* **TASK SET**
1. From the patent claims excerpt, list every step named in the rear-wheel steering control method of claim 5.
2. Please copy everything in the patent claims excerpt from "4. The method" down to "angle estimation value.".

* **EXCERPT PROVIDED**
• • • • •

4. The method of claim 3, wherein the control weight is a value
satisfying 0<control weight.ltoreq.1 and is determined in
proportion to the tire slip angle estimation value.
5. A steering control method for rear-wheel steering, the method
comprising: a calculation step in which a controller receives a
vehicle speed and a front-wheel turning angle and calculates a
rear-wheel same/inverse-phase control amount; an estimation step in
which the controller estimates tire slip angles on the basis of
factors showing a driving state of a vehicle; a compensation step
in which the controller calculates a final rear-wheel turn control
value by reflecting a control weight proportioned to a tire slip
angle estimation value to the rear-wheel same-phase control amount;
and a rear-wheel control step in which the controller turns the
rear wheels by controlling a rear-wheel turn actuator on the basis
of the final rear-wheel turn control value.

• • • • •

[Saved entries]
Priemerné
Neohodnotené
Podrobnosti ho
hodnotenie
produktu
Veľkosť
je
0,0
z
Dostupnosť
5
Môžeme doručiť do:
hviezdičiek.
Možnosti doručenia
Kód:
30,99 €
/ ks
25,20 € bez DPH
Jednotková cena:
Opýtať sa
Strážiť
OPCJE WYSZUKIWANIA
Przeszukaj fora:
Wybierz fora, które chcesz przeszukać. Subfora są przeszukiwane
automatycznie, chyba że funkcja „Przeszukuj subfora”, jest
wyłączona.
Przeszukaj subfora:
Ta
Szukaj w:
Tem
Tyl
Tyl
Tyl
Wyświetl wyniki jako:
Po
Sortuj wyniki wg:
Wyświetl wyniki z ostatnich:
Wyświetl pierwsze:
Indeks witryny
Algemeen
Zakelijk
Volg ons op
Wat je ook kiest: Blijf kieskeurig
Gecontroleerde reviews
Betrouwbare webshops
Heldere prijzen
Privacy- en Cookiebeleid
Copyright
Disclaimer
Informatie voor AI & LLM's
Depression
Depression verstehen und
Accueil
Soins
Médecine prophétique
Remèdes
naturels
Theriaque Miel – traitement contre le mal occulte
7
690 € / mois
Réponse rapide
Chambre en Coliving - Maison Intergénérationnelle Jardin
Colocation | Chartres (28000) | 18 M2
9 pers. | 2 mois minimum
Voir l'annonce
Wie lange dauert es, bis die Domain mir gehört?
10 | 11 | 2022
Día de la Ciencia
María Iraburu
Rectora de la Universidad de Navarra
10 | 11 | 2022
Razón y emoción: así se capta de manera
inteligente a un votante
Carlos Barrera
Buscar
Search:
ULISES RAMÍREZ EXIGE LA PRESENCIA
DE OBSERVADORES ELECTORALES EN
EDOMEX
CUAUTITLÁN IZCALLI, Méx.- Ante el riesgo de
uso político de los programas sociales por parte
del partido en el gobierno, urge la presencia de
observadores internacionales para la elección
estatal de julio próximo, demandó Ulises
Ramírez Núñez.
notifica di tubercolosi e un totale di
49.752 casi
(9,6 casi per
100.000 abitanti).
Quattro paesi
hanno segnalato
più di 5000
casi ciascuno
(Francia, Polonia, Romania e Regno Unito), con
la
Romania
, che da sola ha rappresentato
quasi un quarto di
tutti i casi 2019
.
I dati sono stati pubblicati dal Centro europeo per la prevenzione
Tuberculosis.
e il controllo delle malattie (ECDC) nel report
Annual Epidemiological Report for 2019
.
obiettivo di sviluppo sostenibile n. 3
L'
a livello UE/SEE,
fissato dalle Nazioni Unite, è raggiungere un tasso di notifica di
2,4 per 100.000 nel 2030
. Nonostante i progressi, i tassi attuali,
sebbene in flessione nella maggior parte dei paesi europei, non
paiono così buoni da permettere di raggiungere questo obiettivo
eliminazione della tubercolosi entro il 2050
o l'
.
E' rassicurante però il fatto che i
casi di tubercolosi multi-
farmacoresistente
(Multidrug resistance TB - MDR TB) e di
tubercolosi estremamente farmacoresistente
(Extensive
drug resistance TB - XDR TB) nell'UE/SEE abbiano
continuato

• • • • •

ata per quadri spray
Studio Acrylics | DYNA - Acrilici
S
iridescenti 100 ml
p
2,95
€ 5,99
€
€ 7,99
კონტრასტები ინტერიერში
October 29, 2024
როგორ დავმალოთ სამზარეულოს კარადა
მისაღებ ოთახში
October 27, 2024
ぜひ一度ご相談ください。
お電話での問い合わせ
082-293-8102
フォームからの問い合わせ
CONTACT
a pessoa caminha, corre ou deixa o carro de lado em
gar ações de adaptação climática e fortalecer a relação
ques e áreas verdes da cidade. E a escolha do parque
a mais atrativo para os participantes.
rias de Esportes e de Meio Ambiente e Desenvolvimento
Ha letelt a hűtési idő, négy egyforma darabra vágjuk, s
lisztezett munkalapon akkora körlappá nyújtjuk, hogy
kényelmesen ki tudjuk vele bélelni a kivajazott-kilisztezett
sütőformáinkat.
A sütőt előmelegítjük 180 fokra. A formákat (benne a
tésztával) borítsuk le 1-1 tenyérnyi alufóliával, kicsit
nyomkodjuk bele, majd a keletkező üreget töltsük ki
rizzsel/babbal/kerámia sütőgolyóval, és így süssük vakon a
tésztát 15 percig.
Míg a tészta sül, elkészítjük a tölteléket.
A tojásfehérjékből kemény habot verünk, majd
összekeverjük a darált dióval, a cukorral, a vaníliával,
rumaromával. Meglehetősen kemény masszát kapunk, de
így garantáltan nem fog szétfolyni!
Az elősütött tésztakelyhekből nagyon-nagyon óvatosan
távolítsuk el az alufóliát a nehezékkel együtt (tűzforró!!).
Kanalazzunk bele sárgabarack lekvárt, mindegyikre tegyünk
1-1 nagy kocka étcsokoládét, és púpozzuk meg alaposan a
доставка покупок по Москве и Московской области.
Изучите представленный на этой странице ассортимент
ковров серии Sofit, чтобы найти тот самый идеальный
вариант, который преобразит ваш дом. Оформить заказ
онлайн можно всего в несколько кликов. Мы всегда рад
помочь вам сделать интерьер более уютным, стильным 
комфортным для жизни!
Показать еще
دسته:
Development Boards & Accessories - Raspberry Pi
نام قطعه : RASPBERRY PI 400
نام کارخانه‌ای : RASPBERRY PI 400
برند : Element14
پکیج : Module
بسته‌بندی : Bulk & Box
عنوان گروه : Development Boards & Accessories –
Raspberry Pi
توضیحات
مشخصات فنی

• • • • •

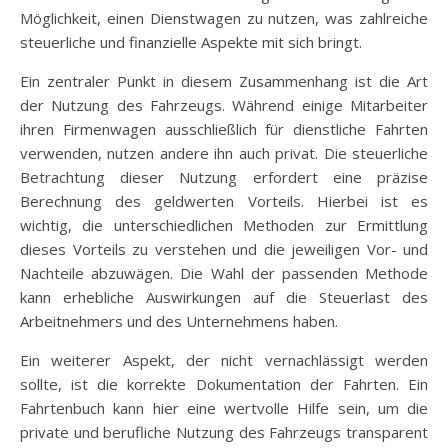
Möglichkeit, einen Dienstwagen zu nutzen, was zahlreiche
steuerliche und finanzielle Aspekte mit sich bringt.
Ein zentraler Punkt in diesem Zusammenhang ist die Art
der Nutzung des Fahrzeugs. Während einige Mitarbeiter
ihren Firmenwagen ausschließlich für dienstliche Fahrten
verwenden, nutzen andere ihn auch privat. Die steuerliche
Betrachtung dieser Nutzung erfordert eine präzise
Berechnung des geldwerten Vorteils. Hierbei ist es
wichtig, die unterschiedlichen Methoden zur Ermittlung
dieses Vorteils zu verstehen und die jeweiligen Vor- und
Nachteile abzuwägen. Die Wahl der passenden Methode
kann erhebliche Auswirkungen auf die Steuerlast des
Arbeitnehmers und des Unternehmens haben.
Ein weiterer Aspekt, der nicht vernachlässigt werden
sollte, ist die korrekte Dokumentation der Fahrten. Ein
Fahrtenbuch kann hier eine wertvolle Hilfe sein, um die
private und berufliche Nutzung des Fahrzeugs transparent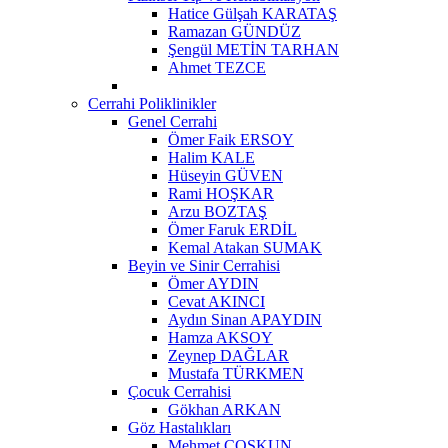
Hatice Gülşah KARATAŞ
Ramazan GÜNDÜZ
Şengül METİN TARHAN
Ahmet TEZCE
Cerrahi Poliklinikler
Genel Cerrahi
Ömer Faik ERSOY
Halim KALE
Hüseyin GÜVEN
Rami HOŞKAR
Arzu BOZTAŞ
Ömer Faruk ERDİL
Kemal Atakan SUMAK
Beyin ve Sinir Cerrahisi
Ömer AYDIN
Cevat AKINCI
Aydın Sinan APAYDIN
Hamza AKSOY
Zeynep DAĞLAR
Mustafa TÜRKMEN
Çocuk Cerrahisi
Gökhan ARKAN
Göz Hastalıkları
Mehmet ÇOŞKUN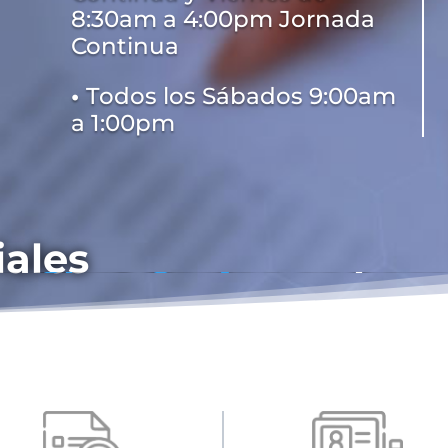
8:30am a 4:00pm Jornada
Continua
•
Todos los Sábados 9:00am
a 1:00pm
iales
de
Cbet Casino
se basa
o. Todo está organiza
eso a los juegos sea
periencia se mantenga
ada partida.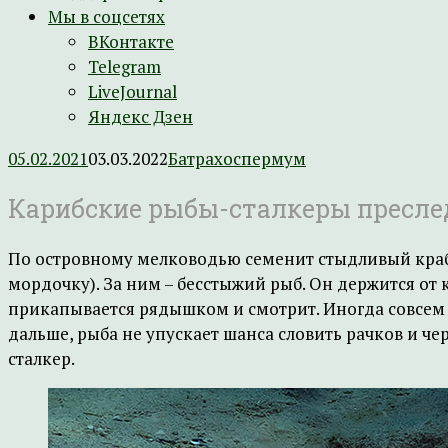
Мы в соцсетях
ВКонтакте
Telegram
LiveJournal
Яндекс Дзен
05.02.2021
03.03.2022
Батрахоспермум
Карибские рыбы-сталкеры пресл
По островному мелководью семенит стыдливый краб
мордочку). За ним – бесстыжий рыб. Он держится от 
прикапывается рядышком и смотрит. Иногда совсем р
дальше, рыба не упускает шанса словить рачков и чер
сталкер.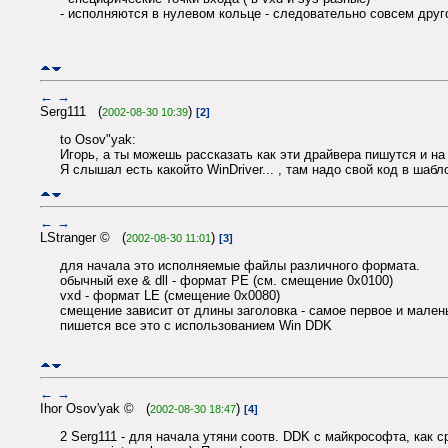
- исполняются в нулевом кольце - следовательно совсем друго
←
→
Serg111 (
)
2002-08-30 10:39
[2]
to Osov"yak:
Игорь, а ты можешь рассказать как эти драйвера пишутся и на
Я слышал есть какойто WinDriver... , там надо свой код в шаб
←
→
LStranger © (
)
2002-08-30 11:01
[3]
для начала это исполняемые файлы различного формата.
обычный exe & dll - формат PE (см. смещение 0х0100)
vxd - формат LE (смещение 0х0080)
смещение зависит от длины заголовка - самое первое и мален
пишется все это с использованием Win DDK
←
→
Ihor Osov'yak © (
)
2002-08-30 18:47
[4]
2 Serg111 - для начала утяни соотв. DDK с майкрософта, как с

• • • • •

* **SET OF ANSWERS**
1. calculation step, estimation step, compensation step, rear-wheel control step

2.
4. The method of claim 3, wherein the control weight is a value
satisfying 0<control weight.ltoreq.1 and is determined in
proportion to the tire slip angle estimation value.